Task instructions
When you reach the line that contains "chopping board: present" in the data below, start reproducing lines exactly, and stop after the line that contains "bowl: present [32,140,74,164]".

Records provided
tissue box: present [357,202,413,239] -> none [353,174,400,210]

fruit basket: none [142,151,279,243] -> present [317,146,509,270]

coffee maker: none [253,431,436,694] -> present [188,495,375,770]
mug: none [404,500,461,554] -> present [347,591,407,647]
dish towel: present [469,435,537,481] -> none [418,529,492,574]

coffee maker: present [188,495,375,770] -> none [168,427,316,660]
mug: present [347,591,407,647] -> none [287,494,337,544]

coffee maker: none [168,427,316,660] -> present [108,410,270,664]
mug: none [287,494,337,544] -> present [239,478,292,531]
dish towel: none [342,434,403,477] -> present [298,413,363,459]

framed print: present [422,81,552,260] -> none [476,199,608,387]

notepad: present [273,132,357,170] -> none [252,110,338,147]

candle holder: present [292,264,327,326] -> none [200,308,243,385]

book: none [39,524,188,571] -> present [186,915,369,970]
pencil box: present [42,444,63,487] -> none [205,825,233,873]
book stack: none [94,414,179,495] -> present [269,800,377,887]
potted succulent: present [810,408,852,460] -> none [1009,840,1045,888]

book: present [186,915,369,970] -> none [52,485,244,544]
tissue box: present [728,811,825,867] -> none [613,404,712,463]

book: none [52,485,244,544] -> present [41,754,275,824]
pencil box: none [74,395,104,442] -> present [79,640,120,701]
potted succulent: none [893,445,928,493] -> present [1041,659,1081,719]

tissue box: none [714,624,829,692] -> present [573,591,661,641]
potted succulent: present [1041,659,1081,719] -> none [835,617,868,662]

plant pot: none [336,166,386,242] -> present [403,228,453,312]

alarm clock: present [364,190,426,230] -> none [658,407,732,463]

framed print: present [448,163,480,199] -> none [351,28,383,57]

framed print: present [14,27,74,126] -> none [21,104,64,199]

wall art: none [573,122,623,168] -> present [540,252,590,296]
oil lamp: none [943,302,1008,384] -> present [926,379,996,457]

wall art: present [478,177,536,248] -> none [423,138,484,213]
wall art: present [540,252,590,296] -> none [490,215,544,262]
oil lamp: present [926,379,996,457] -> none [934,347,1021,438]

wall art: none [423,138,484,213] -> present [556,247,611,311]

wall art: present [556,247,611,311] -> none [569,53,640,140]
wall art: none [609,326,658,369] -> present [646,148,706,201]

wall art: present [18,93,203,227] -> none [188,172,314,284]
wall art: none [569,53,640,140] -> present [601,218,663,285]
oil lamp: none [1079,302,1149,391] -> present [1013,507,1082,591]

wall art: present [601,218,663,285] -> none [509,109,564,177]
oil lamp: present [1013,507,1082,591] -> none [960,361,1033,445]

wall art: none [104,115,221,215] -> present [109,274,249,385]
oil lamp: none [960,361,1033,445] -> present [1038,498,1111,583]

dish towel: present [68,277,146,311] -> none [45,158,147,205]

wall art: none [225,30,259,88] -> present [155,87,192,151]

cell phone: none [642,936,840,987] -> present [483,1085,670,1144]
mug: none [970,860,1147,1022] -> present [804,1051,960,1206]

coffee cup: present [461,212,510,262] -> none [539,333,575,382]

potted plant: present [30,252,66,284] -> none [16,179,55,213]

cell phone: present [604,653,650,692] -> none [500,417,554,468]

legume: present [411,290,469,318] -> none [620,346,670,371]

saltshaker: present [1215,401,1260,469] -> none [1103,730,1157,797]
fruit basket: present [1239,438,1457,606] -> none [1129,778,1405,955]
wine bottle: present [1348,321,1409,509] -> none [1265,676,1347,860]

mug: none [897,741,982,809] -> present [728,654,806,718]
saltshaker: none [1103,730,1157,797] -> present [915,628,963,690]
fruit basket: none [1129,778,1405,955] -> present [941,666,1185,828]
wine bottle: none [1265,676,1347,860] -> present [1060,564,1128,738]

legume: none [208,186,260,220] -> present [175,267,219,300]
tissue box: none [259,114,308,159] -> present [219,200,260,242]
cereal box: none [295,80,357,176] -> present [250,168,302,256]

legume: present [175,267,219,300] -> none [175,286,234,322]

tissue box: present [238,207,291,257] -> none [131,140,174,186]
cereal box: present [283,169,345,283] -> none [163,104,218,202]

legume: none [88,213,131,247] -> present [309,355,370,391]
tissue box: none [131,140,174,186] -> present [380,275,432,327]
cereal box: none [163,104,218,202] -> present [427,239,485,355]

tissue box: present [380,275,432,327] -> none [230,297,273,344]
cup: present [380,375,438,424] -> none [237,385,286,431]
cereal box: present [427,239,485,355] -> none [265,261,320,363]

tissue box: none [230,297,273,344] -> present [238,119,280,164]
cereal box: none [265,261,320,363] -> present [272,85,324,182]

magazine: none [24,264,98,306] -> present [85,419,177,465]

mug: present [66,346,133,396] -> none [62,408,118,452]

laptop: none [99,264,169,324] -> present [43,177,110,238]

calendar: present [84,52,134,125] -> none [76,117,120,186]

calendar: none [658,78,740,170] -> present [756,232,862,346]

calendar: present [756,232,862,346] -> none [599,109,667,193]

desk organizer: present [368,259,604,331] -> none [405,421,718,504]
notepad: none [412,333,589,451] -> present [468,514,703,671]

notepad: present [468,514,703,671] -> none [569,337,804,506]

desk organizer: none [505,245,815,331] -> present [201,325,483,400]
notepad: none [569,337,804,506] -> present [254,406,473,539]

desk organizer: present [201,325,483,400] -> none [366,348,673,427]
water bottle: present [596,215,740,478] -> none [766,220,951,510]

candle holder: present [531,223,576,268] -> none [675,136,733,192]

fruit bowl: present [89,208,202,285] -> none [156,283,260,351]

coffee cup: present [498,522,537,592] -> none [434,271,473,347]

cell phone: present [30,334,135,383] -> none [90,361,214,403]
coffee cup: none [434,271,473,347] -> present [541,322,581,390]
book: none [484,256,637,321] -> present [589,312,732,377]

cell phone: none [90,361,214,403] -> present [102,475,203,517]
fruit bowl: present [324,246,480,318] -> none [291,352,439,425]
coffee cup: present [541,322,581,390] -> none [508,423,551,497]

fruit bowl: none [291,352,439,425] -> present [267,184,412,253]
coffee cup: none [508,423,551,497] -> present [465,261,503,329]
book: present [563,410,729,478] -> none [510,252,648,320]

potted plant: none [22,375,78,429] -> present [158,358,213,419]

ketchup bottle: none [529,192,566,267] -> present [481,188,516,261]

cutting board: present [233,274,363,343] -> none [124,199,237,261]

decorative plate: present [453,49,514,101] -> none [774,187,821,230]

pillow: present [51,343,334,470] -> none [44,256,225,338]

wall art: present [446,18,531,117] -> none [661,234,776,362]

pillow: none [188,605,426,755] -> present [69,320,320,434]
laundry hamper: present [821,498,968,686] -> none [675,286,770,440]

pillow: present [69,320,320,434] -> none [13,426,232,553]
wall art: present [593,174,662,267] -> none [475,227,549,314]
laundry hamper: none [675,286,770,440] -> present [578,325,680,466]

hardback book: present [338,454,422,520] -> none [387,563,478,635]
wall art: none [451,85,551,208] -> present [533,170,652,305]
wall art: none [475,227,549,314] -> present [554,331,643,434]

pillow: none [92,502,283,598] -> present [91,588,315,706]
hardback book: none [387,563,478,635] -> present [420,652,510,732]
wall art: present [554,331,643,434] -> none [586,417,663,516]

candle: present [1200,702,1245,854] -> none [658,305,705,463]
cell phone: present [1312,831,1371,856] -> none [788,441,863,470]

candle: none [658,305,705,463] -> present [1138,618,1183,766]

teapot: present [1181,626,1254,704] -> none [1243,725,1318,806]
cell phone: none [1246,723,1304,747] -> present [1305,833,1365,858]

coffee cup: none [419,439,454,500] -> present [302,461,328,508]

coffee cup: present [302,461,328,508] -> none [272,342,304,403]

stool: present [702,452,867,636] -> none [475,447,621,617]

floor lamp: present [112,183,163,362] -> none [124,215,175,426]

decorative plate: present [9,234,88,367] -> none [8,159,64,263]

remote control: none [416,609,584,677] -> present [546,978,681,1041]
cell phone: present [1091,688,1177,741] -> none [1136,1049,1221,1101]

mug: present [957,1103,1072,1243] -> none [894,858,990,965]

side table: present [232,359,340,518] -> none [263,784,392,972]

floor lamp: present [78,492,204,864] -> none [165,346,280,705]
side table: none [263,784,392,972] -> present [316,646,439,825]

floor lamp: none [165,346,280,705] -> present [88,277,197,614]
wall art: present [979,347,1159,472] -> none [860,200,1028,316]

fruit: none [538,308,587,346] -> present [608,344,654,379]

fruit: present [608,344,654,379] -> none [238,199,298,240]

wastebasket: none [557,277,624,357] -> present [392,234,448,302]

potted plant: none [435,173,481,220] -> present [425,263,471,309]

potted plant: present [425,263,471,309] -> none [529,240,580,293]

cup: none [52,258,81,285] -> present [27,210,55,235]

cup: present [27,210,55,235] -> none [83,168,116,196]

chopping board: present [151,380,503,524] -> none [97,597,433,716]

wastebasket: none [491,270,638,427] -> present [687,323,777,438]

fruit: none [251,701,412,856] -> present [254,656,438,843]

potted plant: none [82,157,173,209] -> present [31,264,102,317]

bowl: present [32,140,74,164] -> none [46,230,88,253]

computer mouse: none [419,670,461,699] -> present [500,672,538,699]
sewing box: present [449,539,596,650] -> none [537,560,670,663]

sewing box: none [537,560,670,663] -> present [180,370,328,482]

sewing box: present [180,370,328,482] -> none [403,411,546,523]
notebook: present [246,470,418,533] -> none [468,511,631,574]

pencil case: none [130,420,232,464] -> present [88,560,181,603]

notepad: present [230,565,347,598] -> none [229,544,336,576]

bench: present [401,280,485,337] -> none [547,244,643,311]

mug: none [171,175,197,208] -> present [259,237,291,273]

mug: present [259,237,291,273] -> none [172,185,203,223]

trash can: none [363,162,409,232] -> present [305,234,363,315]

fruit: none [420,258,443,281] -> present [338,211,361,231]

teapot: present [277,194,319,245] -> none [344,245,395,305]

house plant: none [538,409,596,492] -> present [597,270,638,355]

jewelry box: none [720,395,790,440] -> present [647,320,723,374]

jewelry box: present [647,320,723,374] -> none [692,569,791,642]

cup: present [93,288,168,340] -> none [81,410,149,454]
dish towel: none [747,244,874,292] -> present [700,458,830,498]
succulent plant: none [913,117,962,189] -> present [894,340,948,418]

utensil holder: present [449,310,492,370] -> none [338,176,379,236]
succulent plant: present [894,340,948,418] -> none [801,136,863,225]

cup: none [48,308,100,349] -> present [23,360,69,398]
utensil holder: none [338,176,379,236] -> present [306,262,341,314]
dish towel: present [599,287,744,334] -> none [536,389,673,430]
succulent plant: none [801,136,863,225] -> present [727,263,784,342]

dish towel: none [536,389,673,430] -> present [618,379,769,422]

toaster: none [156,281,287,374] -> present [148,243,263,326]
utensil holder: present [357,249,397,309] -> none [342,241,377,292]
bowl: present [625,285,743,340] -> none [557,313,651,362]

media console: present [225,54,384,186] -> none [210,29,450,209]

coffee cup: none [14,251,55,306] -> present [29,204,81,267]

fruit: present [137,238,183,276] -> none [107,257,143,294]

Finished exercise
chopping board: present [151,380,503,524] -> none [97,597,433,716]

wastebasket: none [491,270,638,427] -> present [687,323,777,438]

fruit: none [251,701,412,856] -> present [254,656,438,843]

potted plant: none [82,157,173,209] -> present [31,264,102,317]

bowl: present [32,140,74,164] -> none [46,230,88,253]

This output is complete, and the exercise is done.